TEXT FOR ANALYSIS section start

In January 2013, the Partnership temporarily shut-in production from one of its offshore Southern California production platforms for 26 days to allow for maintenance and inspection services on segments of the associated platform piping systems. The production impact of the shut-in was approximately 72 MBbls gross (28 MBbls net).

Effective January 1, 2013, we also began presenting NGLs volumes and revenues produced from our South Texas properties separately from gas volumes and revenues for accounting purposes. This change in presentation had no impact on total oil and natural gas revenue reported for the comparable period.

Lease Operating. Lease operating expenses for both 2013 and 2012 were $13.1 million. Lease operating expenses associated with third party acquisitions that were consummated during 2012 was approximately $0.8 million. Excluding results from these third party acquisitions, lease operating expense decreased by $0.8 million primarily due to less workover expenses and operational efficiencies. On a per Mcfe basis, lease operating expenses decreased to $1.57 for 2013 from $1.74 for 2012.

Production and Ad Valorem Taxes. Production and ad valorem taxes for 2013 totaled $2.3 million, a decrease of $0.2 million compared with 2012. On a per Mcfe basis, production and ad valorem taxes decreased to $0.27 for 2013 from $0.33 for 2012.

Depreciation, Depletion and Amortization. DD&A expense for 2013 was $13.2 million compared to $11.1 million for 2012, a $2.1 million period-to-period increase primarily due to both an increase in the depletable cost base and increased production volumes related to third party acquisitions consummated during 2012. DD&A expense per Mcfe was $1.57 for 2013 compared to $1.48 for 2012. Increased production volumes caused DD&A expense to increase by an approximate $1.3 million and the 6% change in the DD&A rate between periods caused DD&A expense to increase by an approximate $0.8 million.

TEXT FOR ANALYSIS section end
PROVIDED INFORMATION section start

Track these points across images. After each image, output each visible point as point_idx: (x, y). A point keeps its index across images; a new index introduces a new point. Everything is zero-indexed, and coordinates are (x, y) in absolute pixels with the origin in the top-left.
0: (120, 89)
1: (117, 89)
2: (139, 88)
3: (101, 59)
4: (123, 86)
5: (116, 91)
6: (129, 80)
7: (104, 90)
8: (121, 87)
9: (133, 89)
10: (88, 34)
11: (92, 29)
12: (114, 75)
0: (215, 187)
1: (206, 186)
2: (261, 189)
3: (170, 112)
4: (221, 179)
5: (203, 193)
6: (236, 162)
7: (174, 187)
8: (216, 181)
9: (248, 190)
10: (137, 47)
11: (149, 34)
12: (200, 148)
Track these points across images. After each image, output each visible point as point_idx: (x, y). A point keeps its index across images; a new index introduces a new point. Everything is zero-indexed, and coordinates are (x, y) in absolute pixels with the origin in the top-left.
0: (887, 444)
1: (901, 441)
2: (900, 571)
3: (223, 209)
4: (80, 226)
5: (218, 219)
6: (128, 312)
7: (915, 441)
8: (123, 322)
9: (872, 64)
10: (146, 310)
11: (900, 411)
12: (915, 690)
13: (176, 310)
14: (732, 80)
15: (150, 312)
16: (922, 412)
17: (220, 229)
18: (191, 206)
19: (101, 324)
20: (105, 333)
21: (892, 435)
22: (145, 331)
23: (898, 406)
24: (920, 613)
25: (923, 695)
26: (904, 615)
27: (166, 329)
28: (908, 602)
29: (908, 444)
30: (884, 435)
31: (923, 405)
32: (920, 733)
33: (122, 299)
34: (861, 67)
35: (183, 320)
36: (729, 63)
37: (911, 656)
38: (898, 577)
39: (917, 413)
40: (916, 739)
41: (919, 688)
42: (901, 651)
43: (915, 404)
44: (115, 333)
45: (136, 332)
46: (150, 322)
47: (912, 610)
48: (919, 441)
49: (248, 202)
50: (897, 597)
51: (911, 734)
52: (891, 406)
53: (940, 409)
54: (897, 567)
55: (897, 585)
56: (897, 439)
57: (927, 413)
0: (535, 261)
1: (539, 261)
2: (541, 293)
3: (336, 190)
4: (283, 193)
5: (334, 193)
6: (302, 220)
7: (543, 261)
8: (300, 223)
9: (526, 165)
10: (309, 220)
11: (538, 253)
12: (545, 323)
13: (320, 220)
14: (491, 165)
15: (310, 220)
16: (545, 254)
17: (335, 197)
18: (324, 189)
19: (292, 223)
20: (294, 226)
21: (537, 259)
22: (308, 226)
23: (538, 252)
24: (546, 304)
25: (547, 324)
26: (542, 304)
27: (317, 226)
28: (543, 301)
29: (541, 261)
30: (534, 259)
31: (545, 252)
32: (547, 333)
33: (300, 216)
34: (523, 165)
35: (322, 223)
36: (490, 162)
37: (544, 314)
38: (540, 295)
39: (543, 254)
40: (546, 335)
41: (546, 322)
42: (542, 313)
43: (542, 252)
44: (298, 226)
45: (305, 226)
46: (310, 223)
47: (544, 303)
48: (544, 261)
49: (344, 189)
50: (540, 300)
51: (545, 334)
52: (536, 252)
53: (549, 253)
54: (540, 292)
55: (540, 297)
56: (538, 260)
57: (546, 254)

PROVIDED INFORMATION section end

**WORK TASK 1:** In the text on the Partnership's 2013 results, for how many days was production shut in at the offshore Southern California platform in January 2013?
**WORK TASK 2:** Reproduce word for word everything in the text on the Partnership's 2013 results from "Lease Operating. Lease" down to "from $1.74 for 2012.".

**YOUR RESPONSE 1:** 26 days.

**YOUR RESPONSE 2:**
Lease Operating. Lease operating expenses for both 2013 and 2012 were $13.1 million. Lease operating expenses associated with third party acquisitions that were consummated during 2012 was approximately $0.8 million. Excluding results from these third party acquisitions, lease operating expense decreased by $0.8 million primarily due to less workover expenses and operational efficiencies. On a per Mcfe basis, lease operating expenses decreased to $1.57 for 2013 from $1.74 for 2012.